Originally from Atlanta, GA, Samantha E. ’23 is an English major and Communication studies minor. She transferred to Davidson in 2020 after spending her freshman year at the University of Georgia. On campus, she is Vice President of the Student Government Association, Co Editor-in-Chief of Libertas, Treasurer of Students Against Sexual Violence (SASV), and a Senior Staff Writer for The Davidsonian.
“As a junior English major, researching the development of creative theses on campus has been both eye-opening and inspiring. It was after arriving at Davidson in 2020 that I discovered my love for creative writing, particularly creative nonfiction. The exploration of my interest in different genres was facilitated by both the curriculum and the student culture around extracurricular involvement on campus. Even with the complications of COVID-19, I was encouraged to participate in extracurriculars and immediately sought opportunities with The Davidsonian. It was there that I was able to try my hand at news writing and opinion-based creative nonfiction. Meanwhile, the English major offered classes for me to explore other genres such as fiction and poetry. This project complimented my interests uniquely as it required thorough research on the history of the English curriculum as well as an examination of literary activity spanning from previous issues of The Davidsonian to creative theses published by former students. After diving into this research, I have a much more vivid image of what creative theses may look like, and am even considering applying to write my own.”

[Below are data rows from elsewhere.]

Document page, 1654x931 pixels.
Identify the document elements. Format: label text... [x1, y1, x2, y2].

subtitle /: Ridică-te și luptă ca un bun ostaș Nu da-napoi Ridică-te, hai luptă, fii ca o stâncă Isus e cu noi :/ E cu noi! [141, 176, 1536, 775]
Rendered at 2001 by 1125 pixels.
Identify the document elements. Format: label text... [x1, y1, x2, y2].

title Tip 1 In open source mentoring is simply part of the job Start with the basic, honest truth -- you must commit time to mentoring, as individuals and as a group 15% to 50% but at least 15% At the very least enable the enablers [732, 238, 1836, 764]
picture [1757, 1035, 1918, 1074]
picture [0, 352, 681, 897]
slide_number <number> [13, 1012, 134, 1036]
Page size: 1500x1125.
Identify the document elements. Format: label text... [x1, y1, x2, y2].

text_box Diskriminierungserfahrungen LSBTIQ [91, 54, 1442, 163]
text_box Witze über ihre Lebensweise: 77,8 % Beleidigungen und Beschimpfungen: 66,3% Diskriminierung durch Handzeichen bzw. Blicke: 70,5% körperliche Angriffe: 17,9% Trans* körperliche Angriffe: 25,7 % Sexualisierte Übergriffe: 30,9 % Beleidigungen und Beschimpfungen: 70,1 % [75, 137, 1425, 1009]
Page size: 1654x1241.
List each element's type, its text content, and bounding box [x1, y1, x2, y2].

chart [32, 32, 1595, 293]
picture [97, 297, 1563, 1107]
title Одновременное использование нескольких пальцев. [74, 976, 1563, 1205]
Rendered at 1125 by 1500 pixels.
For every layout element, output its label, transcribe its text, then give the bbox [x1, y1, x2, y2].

Alice B. ’22 (she/her) is an English major and Art History minor from Maplewood, New Jersey. On campus, she interns in the Van Every/Smith Galleries, writes news pieces for The Davidsonian, and serves on the editorial staff for both Hobart Park and Libertas.
“Before college, I knew I liked to write, but I would have never considered myself a writer. Now, as a senior English major, I’m halfway through the process of writing my own creative honors thesis. Like Samantha, I didn’t truly discover my passion for creative writing until I came to Davidson. As a first-year, I took a Writing 101 course called “In a Family Way,” taught by Religious Studies professor Karl Plank. In this class we read a series of memoirs and had the opportunity to write our own mini memoirs. I had very little experience writing creatively from high school, but taking this class opened my eyes to a type of creative writing that allowed me to articulate personal memories that mean so much to me. Though I had no idea at the time, this course would lay the foundation for the topic of my honors thesis three years later. I didn’t know that there was a name for the type of personal writing that I loved so much until I took ENG 301: Creative Nonfiction with visiting McGee Professor Adrienne Kalfopoulou during the spring of my junior year. It was in that class that the idea for my thesis was born — a memoir about sensory experiences and early childhood memories. With the help of Dr. Campbell, my advisor and thesis director, I’ve been able to tie together and expand upon all my creative writing experiences, and by graduation I will have the honor of adding my name to the impressive list of creative writers that have passed through the Abbott English Honors Program.”